As an Account Information Services Provider (AISP) offering standardisation, OpenWrks integrates with each participating bank, we manage those individual API connections and have created a standardised format for that data. Our API is essentially a one-stop shop where businesses can easily access customer account data, regardless of the bank their customer uses and make that data available in their own systems and processes in a consistent and structured format.
Categorisation is critical for businesses. Categorisation goes leaps and bounds over just seeing what’s in a bank statement, you’re able to collate transactions into a sets of relevant and useful groups that can subsequently be used to inform practical use cases such as income verification, affordability assessments, budgeting and cash forecasting.

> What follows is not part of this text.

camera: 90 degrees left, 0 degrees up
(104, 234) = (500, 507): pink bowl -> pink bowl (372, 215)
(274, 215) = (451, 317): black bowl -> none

This is the value add to most products, services and processes we’re seeing. Getting quickly and easily to the answer so that people can get the the financial products they need the most, whether that’s a faster mortgage, more affordable credit or a spending forecast and savings plan. Categorisation make the transaction data very usable.
The average person is likely to see everyday benefit simply through more streamlined, lower risk processes. Open Banking replaces arduous tasks such as providing photocopies of bank statements, taking a photo of and electronically transmitting statements or even removing the need for a 30 minute income and expenditure conversation.

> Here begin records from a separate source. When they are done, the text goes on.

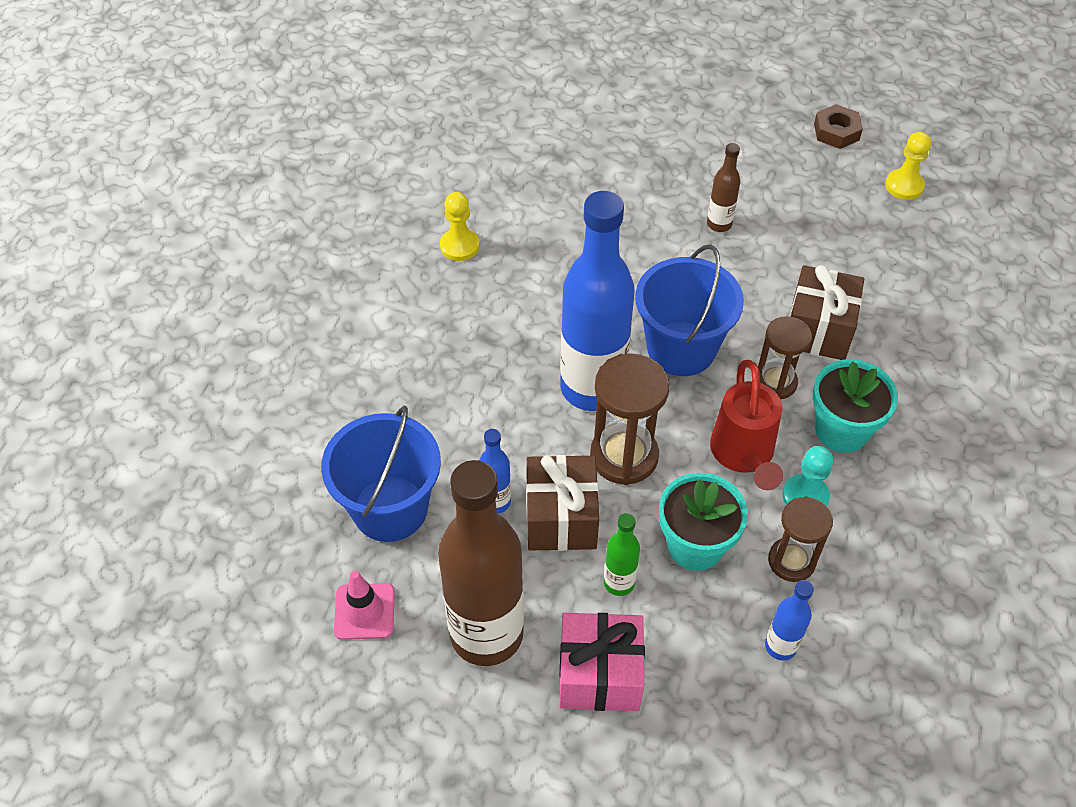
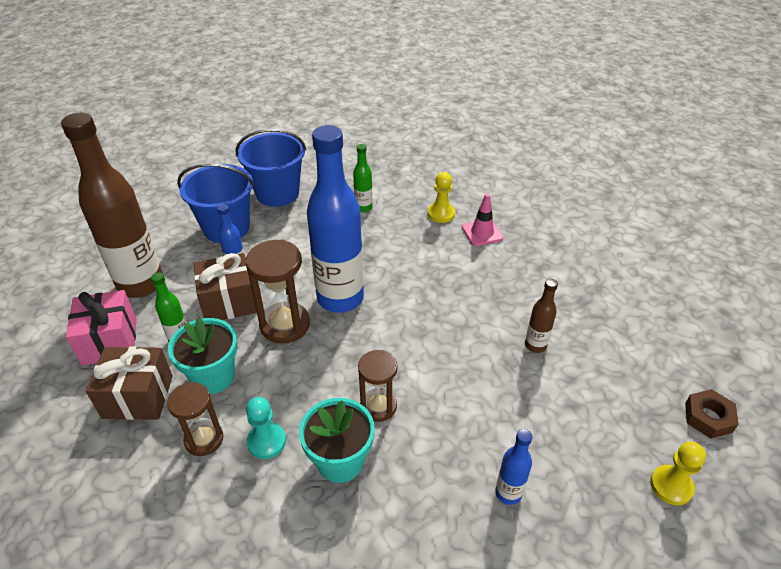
camera: 75 degrees right, 10 degrees down
(364, 611) = (156, 233): pink traffic cone -> pink traffic cone (482, 233)
(410, 328) = (363, 207): none -> green bottle
(681, 349) = (393, 341): blue bucket -> blue bucket (277, 193)
(743, 455) = (299, 394): red watering can -> none
(780, 646) = (128, 441): blue bottle -> blue bottle (508, 493)
(818, 329) = (447, 431): brown gift -> brown gift (138, 397)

Having access to this data allows those within the financial services to enhance their products or services, making them easier to access, more secure and scalable.
Having bank verified income and expenditure data for customers means that any decision a business makes is based on that customer’s most up to date and accurate financial position. It means any assessments they’ve made will be more sustainable and ensure they’re not putting customers in undue financial stress. Also, with the forthcoming changes to the FCA handbook on assessing affordability, Open Banking offers a chance for businesses to get ahead of the curve from a regulatory standpoint.

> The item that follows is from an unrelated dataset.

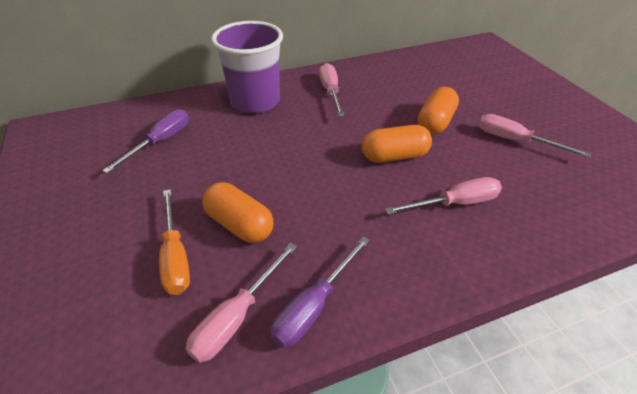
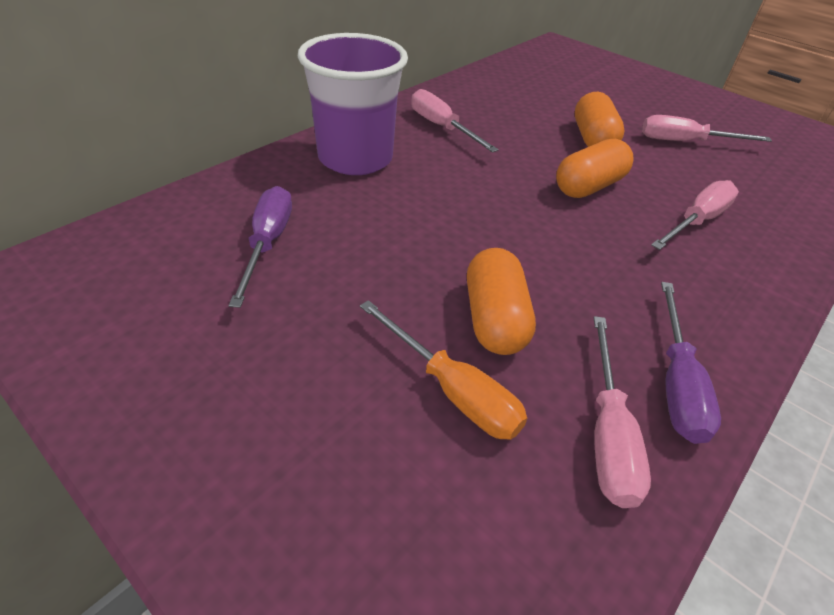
camera: 30 degrees left, 0 degrees up
(240, 224) = (494, 319): orange capsule -> orange capsule turned 75 degrees clockwise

As well as these key improvements to data accuracy, there are also operational efficiencies. We talked about how Open Banking can help customers spend less time sending in statements or spending time on phone calls but obviously this extends to the businesses as well. It means less time keying in data or chasing customers for information.
It truly represents a win / win.
What sets our data analysis apart is twofold; firstly the fact that we’ve been analysing and organising unstructured and disparate data sets from different sources for years, but secondly how we use layers of analysis and supervised machine learning algorithms to systematically calculate the OpenWrks categorisation.
A key differentiator for us is that, as well as just identifying where a transaction has come from or is going, we also use metadata gathered from the additional Open Banking variables to create facts about the account behaviour which feeds into and enhances the categorisation model.
For example, if I want to identify a mortgage payment, I’m expecting it to have a certain frequency, probably monthly, I’m expecting it to be a certain amount that’s within a range that would be acceptable for a mortgage payment. We use this kind of information along with the fact that we’re expecting them to be paying a financial services provider that offers mortgages to make sure we get more accurate categories rather than just looking for a keyword or a name.
We’ve laid the foundations for AI and machine learning in our models to help them continuously improve. Plus, we’re able to continually improve because we’ve built a feedback mechanism that allows us to understand if our model isn’t accurate, so that we can proactively analyse, iterate and adjust quickly.
Initially there needs to be human interaction somewhere along the line, whether that be from my team or from an end user, but as more and more volume goes through the model it will become even smarter over time and able to make rational improvements on its own.